Return, word for word, the part of the data that opens with the line containing "Which series has" and closes with the line containing "Which series reaches", including both of those lines. Leave the pictures out.

# GIVEN RECORDS
========================

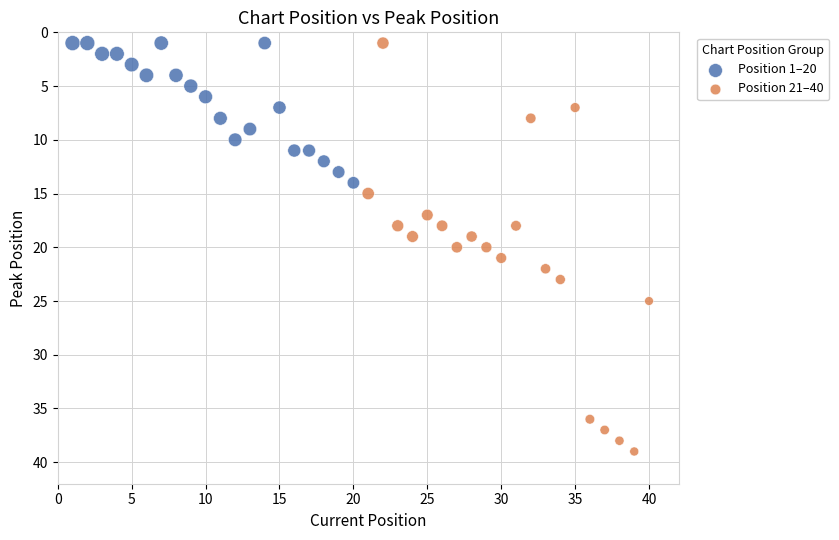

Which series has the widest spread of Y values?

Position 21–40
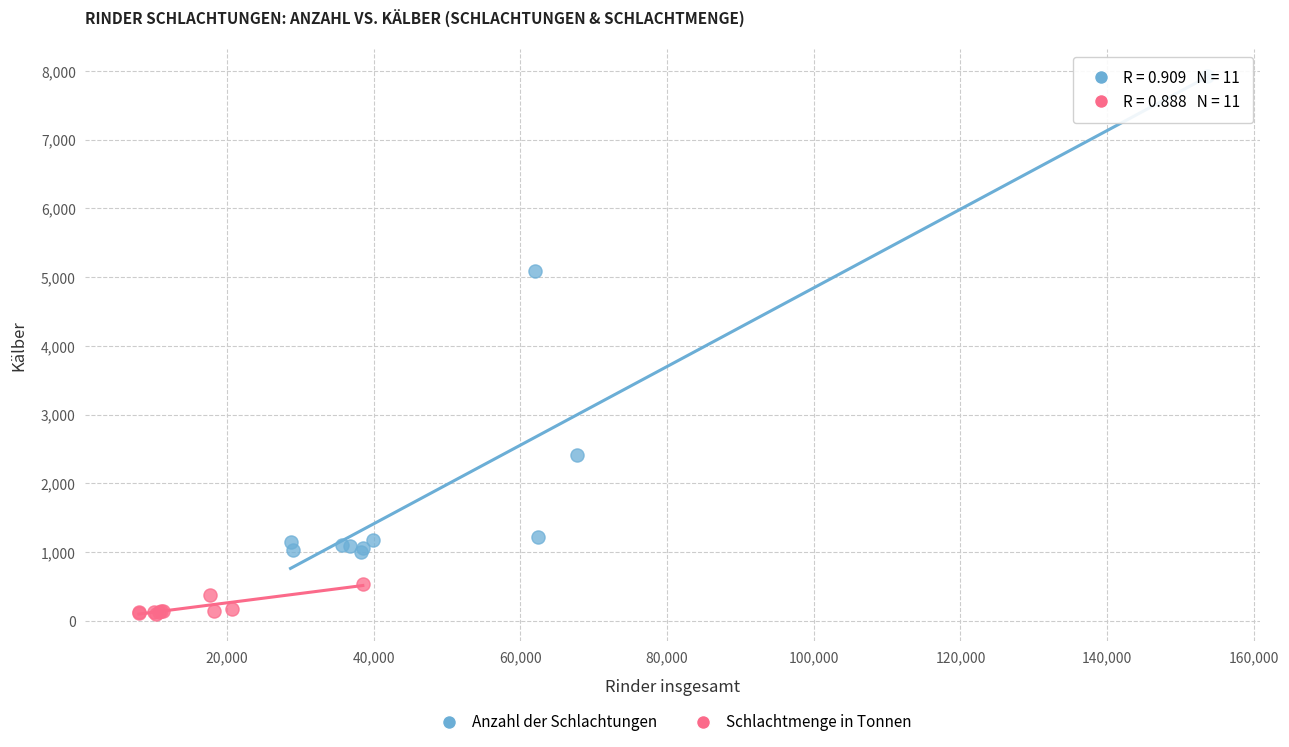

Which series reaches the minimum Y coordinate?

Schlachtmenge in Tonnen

========================

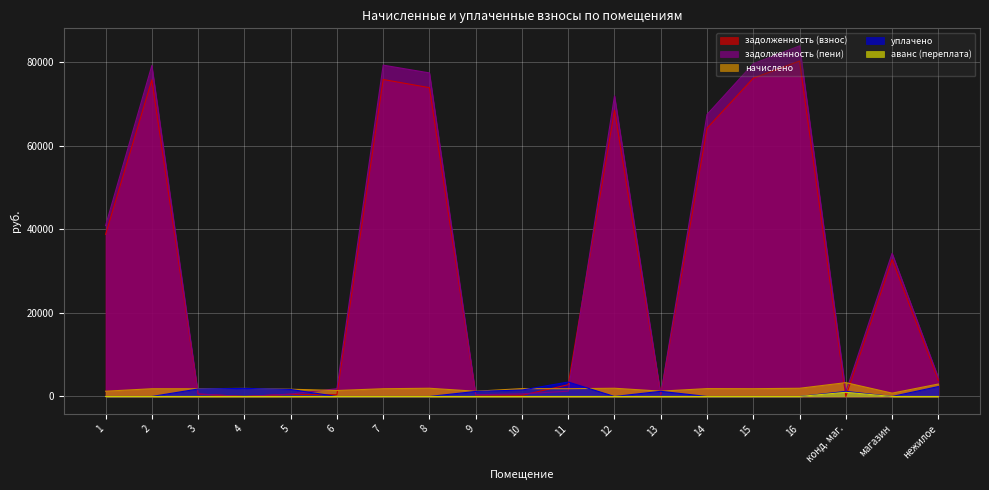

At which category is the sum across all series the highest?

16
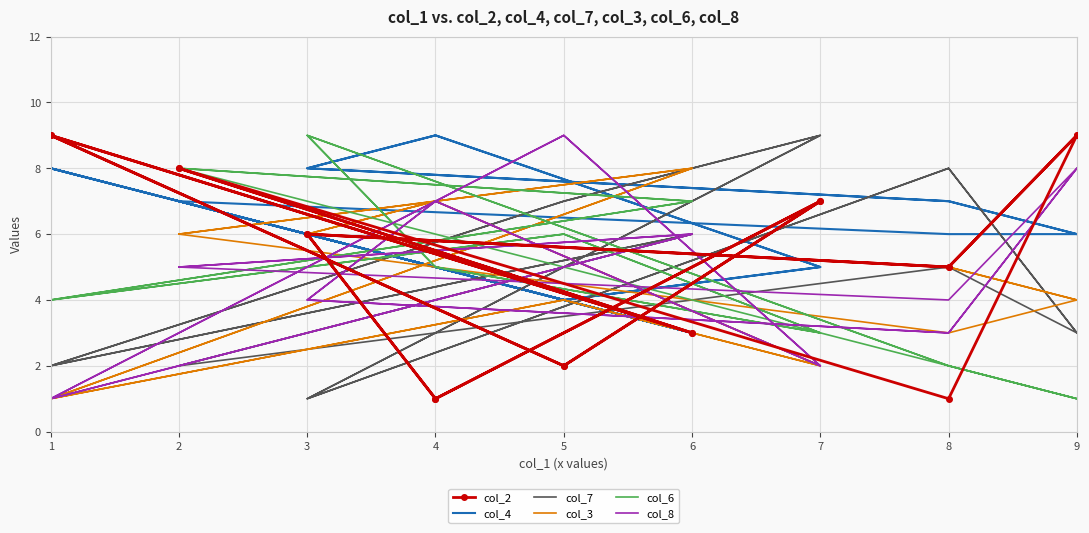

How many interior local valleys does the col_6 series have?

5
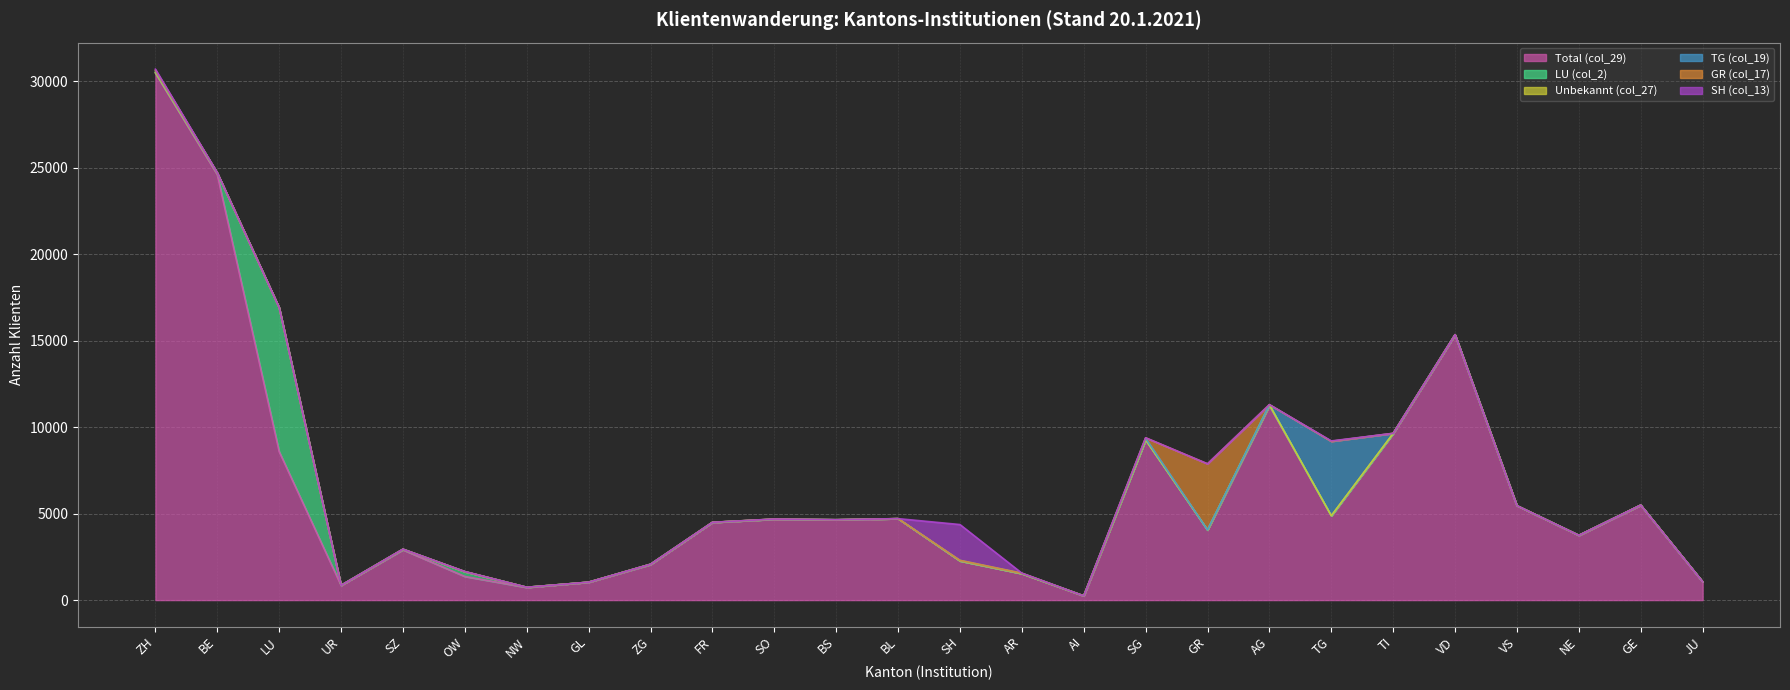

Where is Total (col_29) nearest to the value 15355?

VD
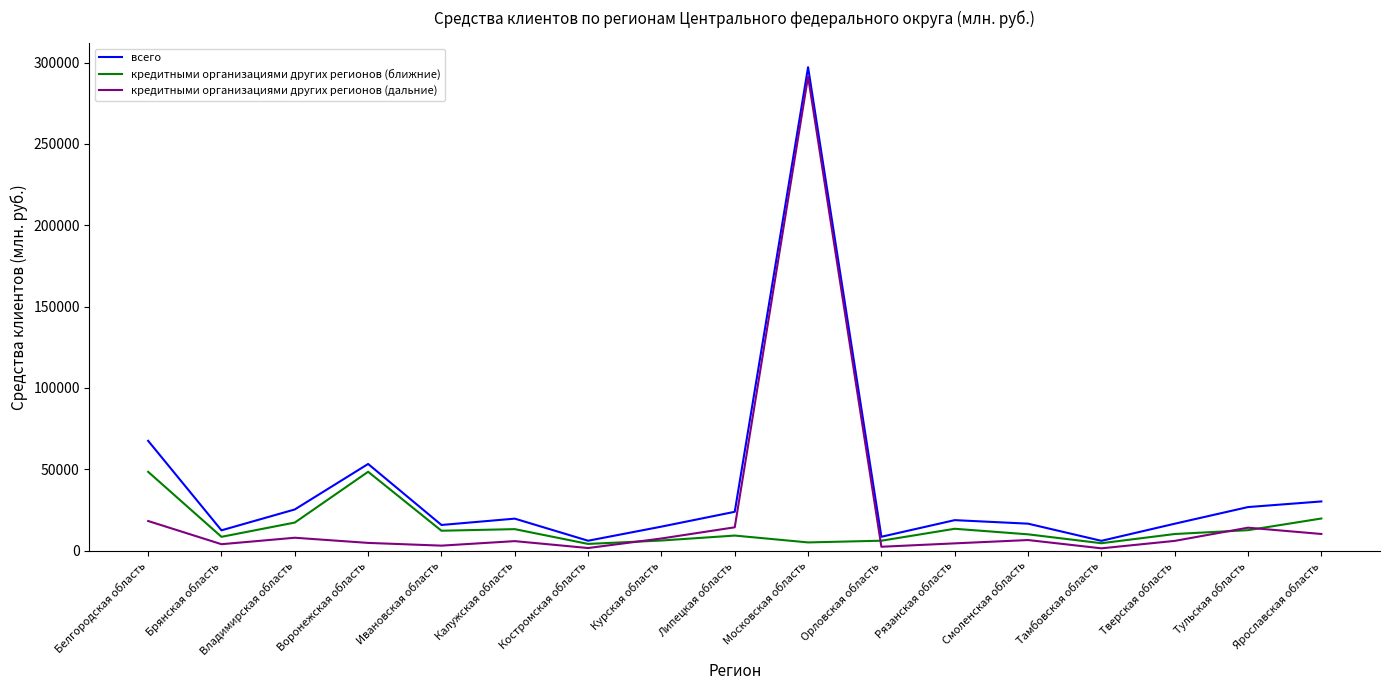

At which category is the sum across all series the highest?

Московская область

========================

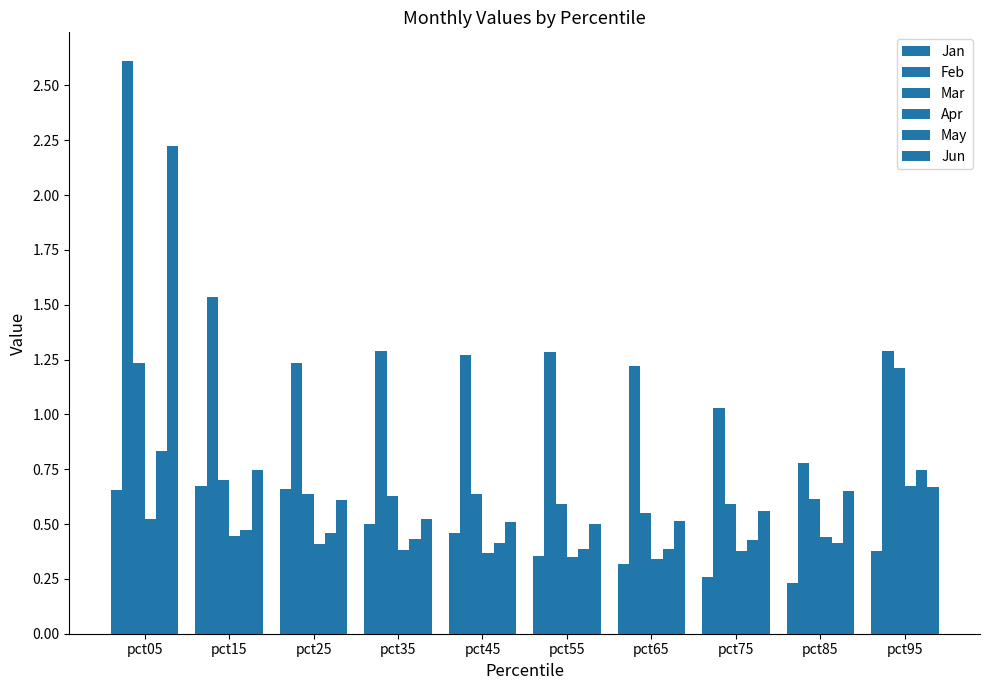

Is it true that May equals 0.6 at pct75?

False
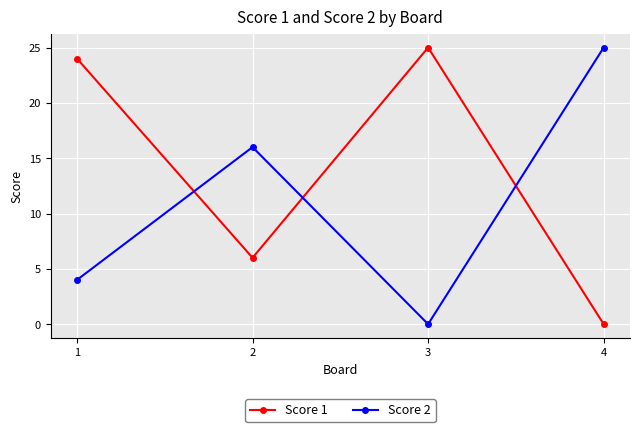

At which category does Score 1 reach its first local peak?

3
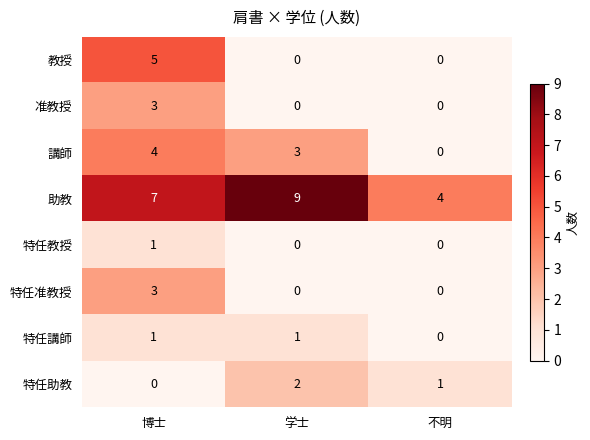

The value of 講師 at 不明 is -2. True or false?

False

========================

# ANSWER TO THIS PROBLEM
Which series has the widest spread of Y values?

Position 21–40

Which series reaches the minimum Y coordinate?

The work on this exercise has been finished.